C6-pyridinium ceramide sensitizes SCC17B human head and neck squamous cell carcinoma cells to photodynamic therapy

•PDT + C6-pyridinium ceramide (LCL29) enhance caspase-dependent cell death.•Ceramide synthase inhibitor fumonisin B1 (FB) rescues cells from death post-PDT ± LCL29.•PDT + LCL29 enhance FB-sensitive mitochondrial ceramide accumulation.•PDT + LCL29 enhance FB-sensitive cytochrome c redistribution.•PDT + LCL29 enhance FB-sensitive caspase-3 activation.

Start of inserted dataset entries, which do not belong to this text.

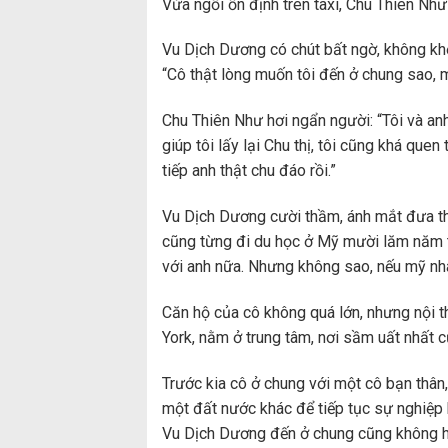
Vừa ngồi ổn định trên taxi, Chu Thiên Như
Vu Dịch Dương có chút bất ngờ, không khỏi
“Cô thật lòng muốn tôi đến ở chung sao, 
Chu Thiên Như hơi ngẩn người: “Tôi và an
giúp tôi lấy lại Chu thị, tôi cũng khá quen
tiếp anh thật chu đáo rồi.”
Vu Dịch Dương cười thầm, ánh mắt đưa the
cũng từng đi du học ở Mỹ mười lăm năm tr
với anh nữa. Nhưng không sao, nếu mỹ nhâ
Căn hộ của cô không quá lớn, nhưng nội t
York, nằm ở trung tâm, nơi sầm uất nhất c
Trước kia cô ở chung với một cô bạn thân
một đất nước khác để tiếp tục sự nghiệp 
Vu Dịch Dương đến ở chung cũng không hề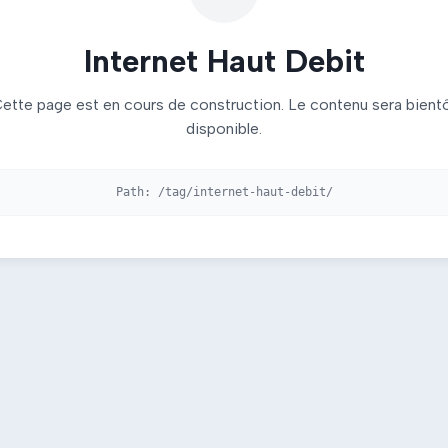
Internet Haut Debit
ette page est en cours de construction. Le contenu sera bient
disponible.
Path:
/tag/internet-haut-debit/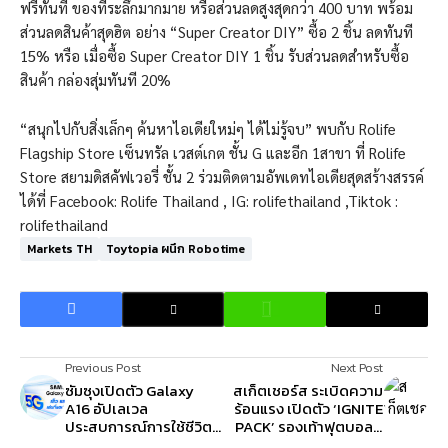
ฟรีทันที ของที่ระลึกมากมาย หรือส่วนลดสูงสุดกว่า 400 บาท พร้อม
ส่วนลดสินค้าสุดฮิต อย่าง “Super Creator DIY” ซื้อ 2 ชิ้น ลดทันที
15% หรือ เมื่อซื้อ Super Creator DIY 1 ชิ้น รับส่วนลดสำหรับซื้อ
สินค้า กล่องสุ่มทันที 20%
“สนุกไปกับสิ่งเล็กๆ ค้นหาไอเดียใหม่ๆ ได้ไม่รู้จบ” พบกับ Rolife
Flagship Store เซ็นทรัล เวสต์เกต ชั้น G และอีก 1สาขา ที่ Rolife
Store สยามดิสคัฟเวอรี่ ชั้น 2 ร่วมติดตามอัพเดทไอเดียสุดสร้างสรรค์
ได้ที่ Facebook: Rolife Thailand , IG: rolifethailand ,Tiktok :
rolifethailand
Markets TH
Toytopia ผนึก Robotime
Previous Post
Next Post
ซัมซุงเปิดตัว Galaxy
สเก็ตเชอร์ส ระเบิดความ
A16 อัปเลเวล
ร้อนแรง เปิดตัว ‘IGNITE
ประสบการณ์การใช้ชีวิต
PACK’ รองเท้าฟุตบอลสี
ประจำวันไปอีกขั้น ด้วย
ใหม่จากทั้ง 2 รุ่น SKX_01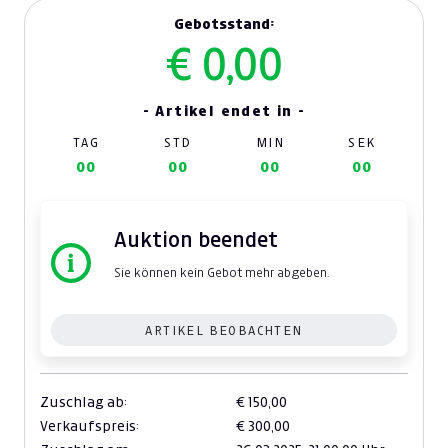
Gebotsstand:
€ 0,00
- Artikel endet in -
TAG
STD
MIN
SEK
00
00
00
00
Auktion beendet
Sie können kein Gebot mehr abgeben.
ARTIKEL BEOBACHTEN
Zuschlag ab:
€ 150,00
Verkaufspreis:
€ 300,00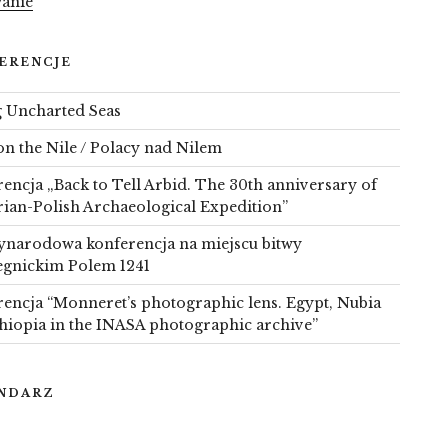
anie
ERENCJE
g Uncharted Seas
on the Nile / Polacy nad Nilem
encja „Back to Tell Arbid. The 30th anniversary of
rian-Polish Archaeological Expedition”
narodowa konferencja na miejscu bitwy
egnickim Polem 1241
encja “Monneret’s photographic lens. Egypt, Nubia
hiopia in the INASA photographic archive”
NDARZ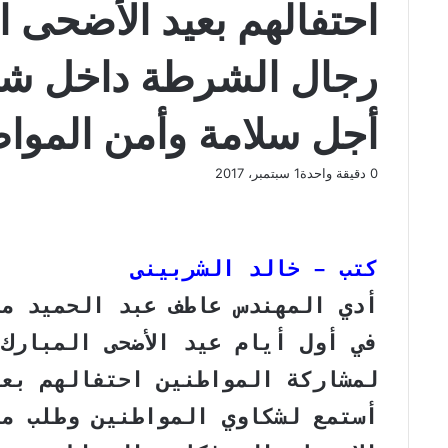
احتفالهم بعيد الأضحى 
رجال الشرطة داخل شوا
أجل سلامة وأمن الموا
0
دقيقة واحدة
1 سبتمبر، 2017
ف
و
ت
ڤ
م
ط
ي
X
ا
ي
ا
ب
ش
س
ت
ل
ي
ا
ا
ب
ق
س
ب
ر
ع
كتب – خالد الشربينى
و
ا
ر
ر
ك
ة
ك
ا
ب
ة
أدي المهندس عاطف عبد الحميد مح
م
ع
في أول أيام عيد الأضحى المبارك
ب
ر
لمشاركة المواطنين احتفالهم بعي
ا
ل
أستمع لشكاوي المواطنين وطلب من
ب
ر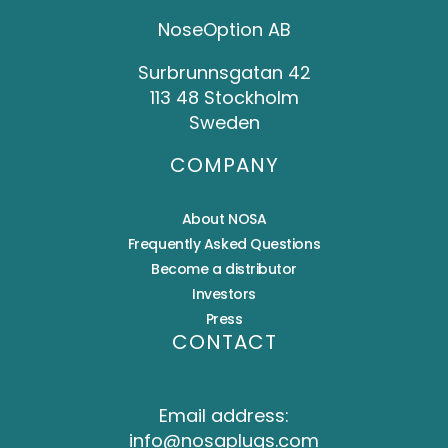
NoseOption AB
Surbrunnsgatan 42
113 48 Stockholm
Sweden
COMPANY
About NOSA
Frequently Asked Questions
Become a distributor
Investors
Press
CONTACT
Email address:
info@nosaplugs.com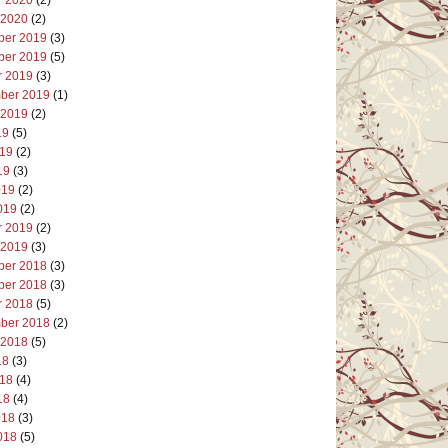
 2020
(2)
er 2019
(3)
er 2019
(5)
r 2019
(3)
ber 2019
(1)
 2019
(2)
19
(5)
019
(2)
19
(3)
019
(2)
019
(2)
r 2019
(2)
 2019
(3)
er 2018
(3)
er 2018
(3)
r 2018
(5)
ber 2018
(2)
 2018
(5)
18
(3)
018
(4)
18
(4)
018
(3)
018
(5)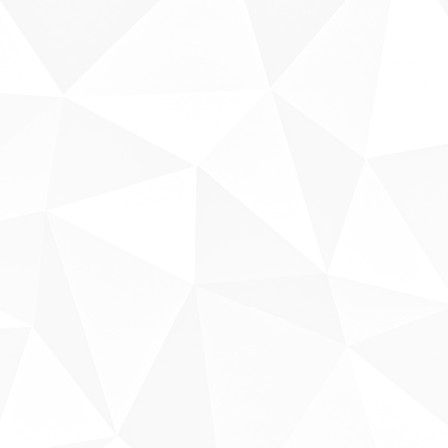
Sobre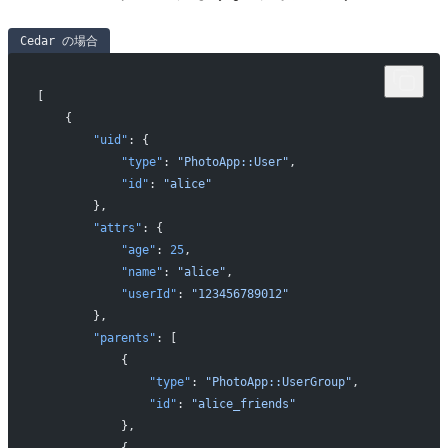
Cedar の場合
[
    {
        "uid"
: {
            "type"
: 
"PhotoApp::User"
,
            "id"
: 
"alice"
        },
        "attrs"
: {
            "age"
: 
25
,
            "name"
: 
"alice"
,
            "userId"
: 
"123456789012"
        },
        "parents"
: [
            {
                "type"
: 
"PhotoApp::UserGroup"
,
                "id"
: 
"alice_friends"
            },
            {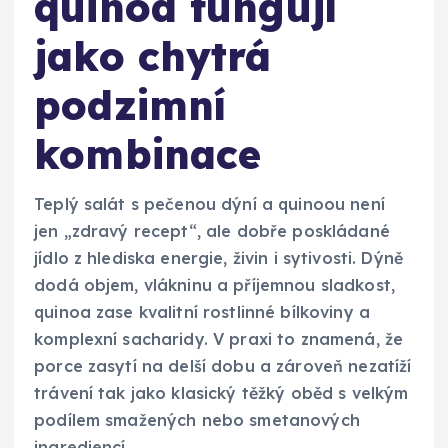
quinoa fungují
jako chytrá
podzimní
kombinace
Teplý salát s pečenou dýní a quinoou není
jen „zdravý recept“, ale dobře poskládané
jídlo z hlediska energie, živin i sytivosti. Dýně
dodá objem, vlákninu a příjemnou sladkost,
quinoa zase kvalitní rostlinné bílkoviny a
komplexní sacharidy. V praxi to znamená, že
porce zasytí na delší dobu a zároveň nezatíží
trávení tak jako klasický těžký oběd s velkým
podílem smažených nebo smetanových
ingrediencí.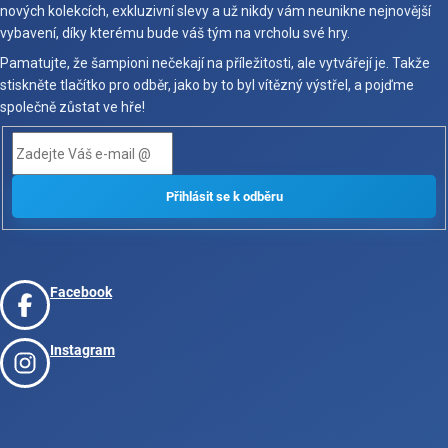
nových kolekcích, exkluzivní slevy a už nikdy vám neunikne nejnovější
vybavení, díky kterému bude váš tým na vrcholu své hry.
Pamatujte, že šampioni nečekají na příležitosti, ale vytvářejí je. Takže
stiskněte tlačítko pro odběr, jako by to byl vítězný výstřel, a pojďme
společně zůstat ve hře!
Facebook
Instagram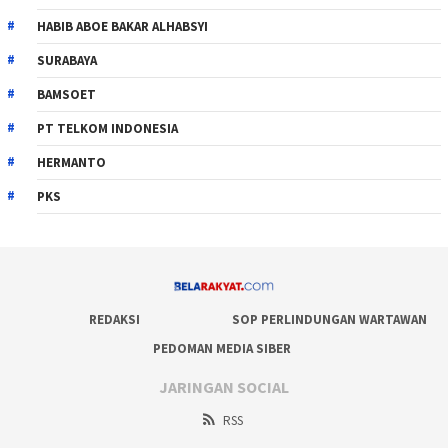
HABIB ABOE BAKAR ALHABSYI
SURABAYA
BAMSOET
PT TELKOM INDONESIA
HERMANTO
PKS
REDAKSI
SOP PERLINDUNGAN WARTAWAN
PEDOMAN MEDIA SIBER
JARINGAN SOCIAL
RSS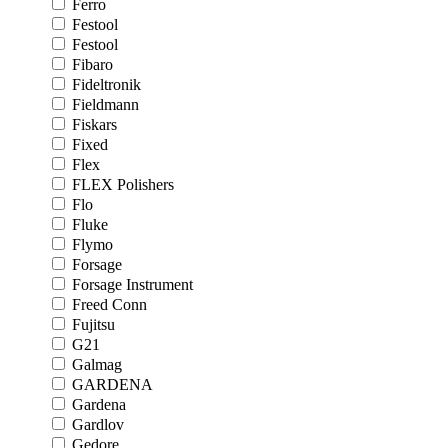
Ferro
Festool
Festool
Fibaro
Fideltronik
Fieldmann
Fiskars
Fixed
Flex
FLEX Polishers
Flo
Fluke
Flymo
Forsage
Forsage Instrument
Freed Conn
Fujitsu
G21
Galmag
GARDENA
Gardena
Gardlov
Gedore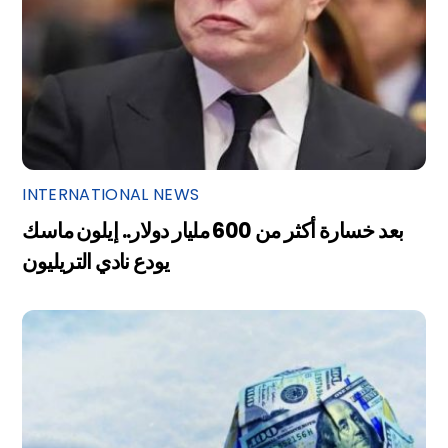
INTERNATIONAL NEWS
بعد خسارة أكثر من 600 مليار دولار.. إيلون ماسك
يودع نادي التريليون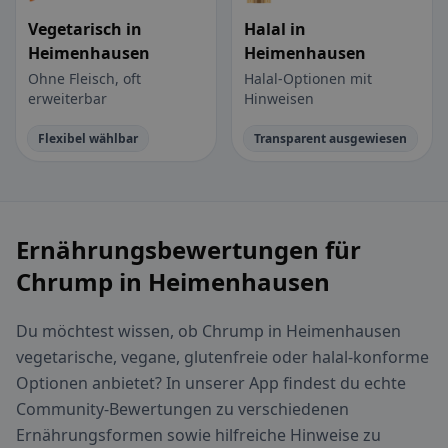
Vegetarisch in
Halal in
Heimenhausen
Heimenhausen
Ohne Fleisch, oft
Halal-Optionen mit
erweiterbar
Hinweisen
Flexibel wählbar
Transparent ausgewiesen
Ernährungsbewertungen für
Chrump in Heimenhausen
Du möchtest wissen, ob Chrump in Heimenhausen
vegetarische, vegane, glutenfreie oder halal-konforme
Optionen anbietet? In unserer App findest du echte
Community-Bewertungen zu verschiedenen
Ernährungsformen sowie hilfreiche Hinweise zu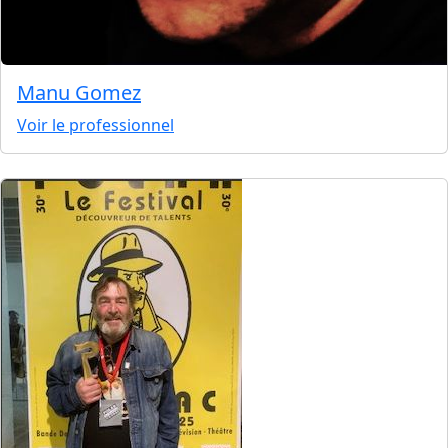
Manu Gomez
Voir le professionnel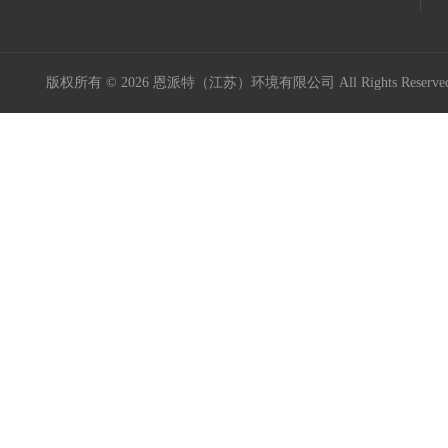
版权所有 © 2026 恩派特（江苏）环境有限公司 All Rights Reser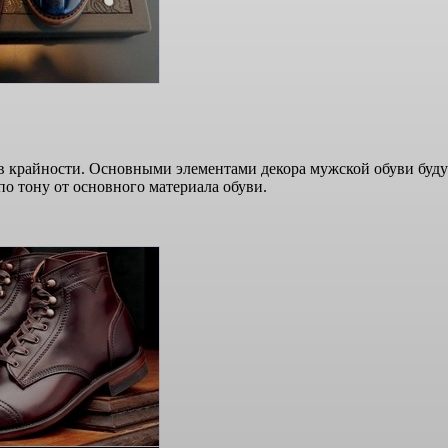
ь в крайности. Основными элементами декора мужской обуви буд
о тону от основного материала обуви.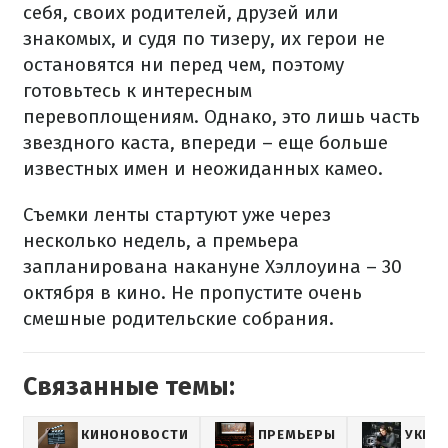
себя, своих родителей, друзей или
знакомых, и судя по тизеру, их герои не
остановятся ни перед чем, поэтому
готовьтесь к интересным
перевоплощениям. Однако, это лишь часть
звездного каста, впереди – еще больше
известных имен и неожиданных камео.
Съемки ленты стартуют уже через
несколько недель, а премьера
запланирована накануне Хэллоуина – 30
октября в кино. Не пропустите очень
смешные родительские собрания.
Связанные темы:
КИНОНОВОСТИ
ПРЕМЬЕРЫ
УКРА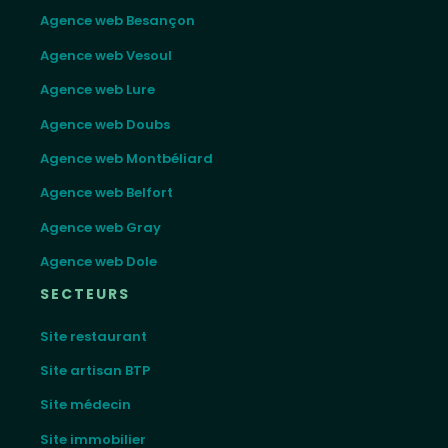
Agence web Besançon
Agence web Vesoul
Agence web Lure
Agence web Doubs
Agence web Montbéliard
Agence web Belfort
Agence web Gray
Agence web Dole
SECTEURS
Site restaurant
Site artisan BTP
Site médecin
Site immobilier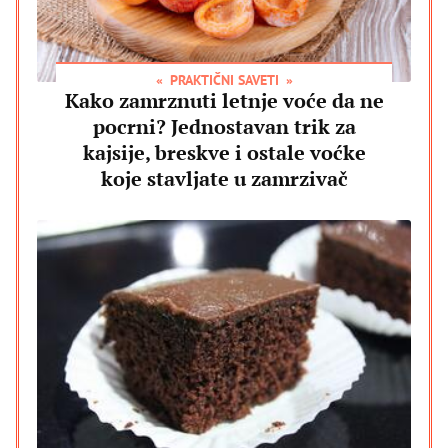
PRAKTIČNI SAVETI
Kako zamrznuti letnje voće da ne
pocrni? Jednostavan trik za
kajsije, breskve i ostale voćke
koje stavljate u zamrzivač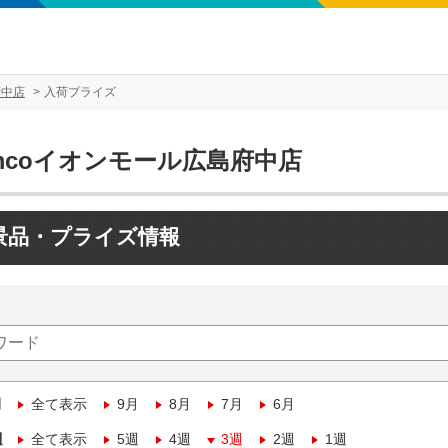
府中店
入荷プライズ
mcoイオンモール広島府中店
景品・プライズ情報
月
全て表示
9月
8月
7月
6月
週
全て表示
5週
4週
3週
2週
1週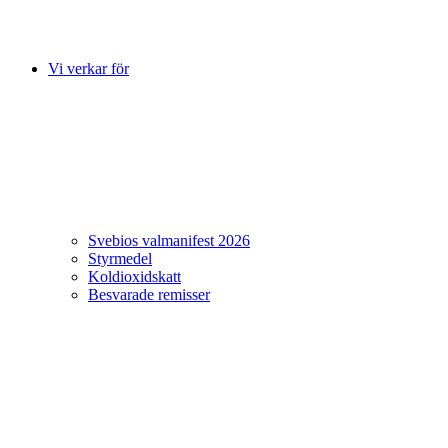
Vi verkar för
Svebios valmanifest 2026
Styrmedel
Koldioxidskatt
Besvarade remisser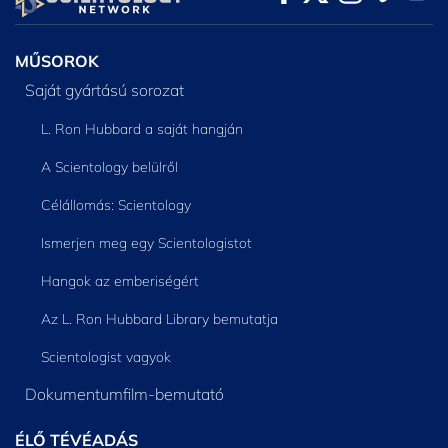
RÉSZEI
MŰSOROK
Saját gyártású sorozat
L. Ron Hubbard a saját hangján
A Scientology belülről
Célállomás: Scientology
Ismerjen meg egy Scientologistot
Hangok az emberiségért
Az L. Ron Hubbard Library bemutatja
Scientologist vagyok
Dokumentumfilm-bemutató
ÉLŐ TÉVÉADÁS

Combining photodynamic therapy (PDT) with another anticancer treatment modality is an important strategy for improved efficacy. PDT with Pc4, a silicon phthalocyanine photosensitizer, was combined with C6-pyridinium ceramide (LCL29) to determine their potential to promote death of SCC17B human head and neck squamous cell carcinoma cells. PDT + LCL29-induced enhanced cell death was inhibited by zVAD-fmk, a pan-caspase inhibitor, and fumonisin B1 (FB), a ceramide synthase inhibitor. Quantitative confocal microscopy showed that combining PDT with LCL29 enhanced FB-sensitive ceramide accumulation in the mitochondria. Furthermore, PDT + LCL29 induced enhanced FB-sensitive redistribution of cytochrome c and caspase-3 activation. Overall, the data indicate that PDT + LCL29 enhanced cell death via FB-sensitive, mitochondrial ceramide accumulation and apoptosis.